Find the basis for column space $$A=\begin{bmatrix}1&-1&3\cr 5&-4&-4\cr 7&-6&2\end{bmatrix}.$$
I'm quite confused because I thought there were two methods: using the transpose or not.
By not using the transpose of $A$ and computing the RREF, I would get $$A=\begin{bmatrix}1&0&-16\cr 0&1&-19\cr 0&0&0\end{bmatrix},$$ for which I find that columns 1 and 2 have leading 1s. Therefore, I would go to the original matrix's columns 1 and 2 and say the basis for the column space is $\begin{bmatrix}1 & 5 & 7\end{bmatrix}$ and $\begin{bmatrix}-1 & -4 & -6 \end{bmatrix}.$
However, my textbook solution did the transpose method to get $$A^T=\begin{bmatrix}1&5&7\cr -1&-4&-6\cr 3&-4&2\end{bmatrix},$$ and the reduced form is $$A=\begin{bmatrix}1&5&7\cr 0&1&1\cr 0&0&0\end{bmatrix}.$$ The book got $\langle 1,5,7 \rangle$ and $\langle 0,1,1 \rangle;$ however, if we reduce it further, we get $\langle 1,0,2 \rangle$ and $\langle 0,1,1 \rangle.$
- I'm not sure whether the textbook sol of $\langle 1,5,7 \rangle$ and $\langle 0,1,1 \rangle$ vs. $\langle 1,0,2 \rangle$ and $\langle 0,1,1 \rangle$ is right.
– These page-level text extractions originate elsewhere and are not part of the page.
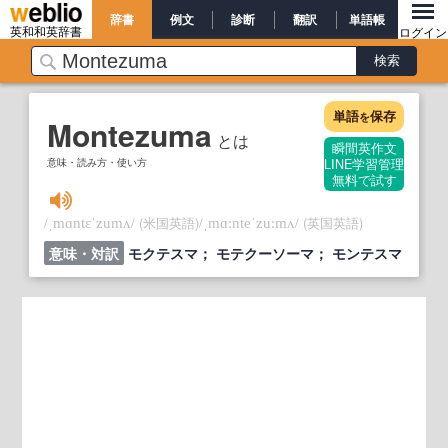
辞書
例文
診断
翻訳
単語帳
英和和英辞書
ログイン
単語
保存
を
Montezuma
とは
瞬間英作文
意味・読み方・使い方
LINE学習管理
無料で試す
/
/
(米国英語)
/
/
(英国英語)
ˌmɑntɛˈzumʌ
ˌmɑ:nteˈzu:mʌ
意味・対訳
モクテスマ； モテクーソーマ； モンテスマ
- And why are all these numbers different from finding the corresponding columns from the original matrix? Is this method wrong to begin?
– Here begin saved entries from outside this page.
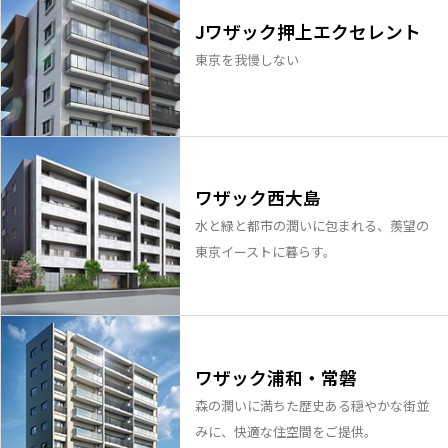
Jワザック押上エクセレント
東京を我慢しない
ワザック西大島
水と緑と都市の潤いに包まれる、羨望の
東京イーストに暮らす。
ワザック浦和・常磐
森の潤いに満ちた歴史ある穏やかな街並
みに、快適な住空間をご提供。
Both of these solutions give rise to the same basis. Observe that for $v_1 = (1, 5, 7)$ and $v_2 = (-1, -4, -6),$ we have that $v_3 = v_1 + v_2 = (0, 1, 1),$ from which it follows that $\operatorname{span}_k \{v_1, v_2 \} = \operatorname{span}_k \{v_1, v_3 \}.$ Of course, we could go one step further to see that $v_4 = v_1 - 5 v_3 = (1, 0, 2)$ so that $\operatorname{span}_k \{v_1, v_3 \} = \operatorname{span}_k \{v_3, v_4 \}.$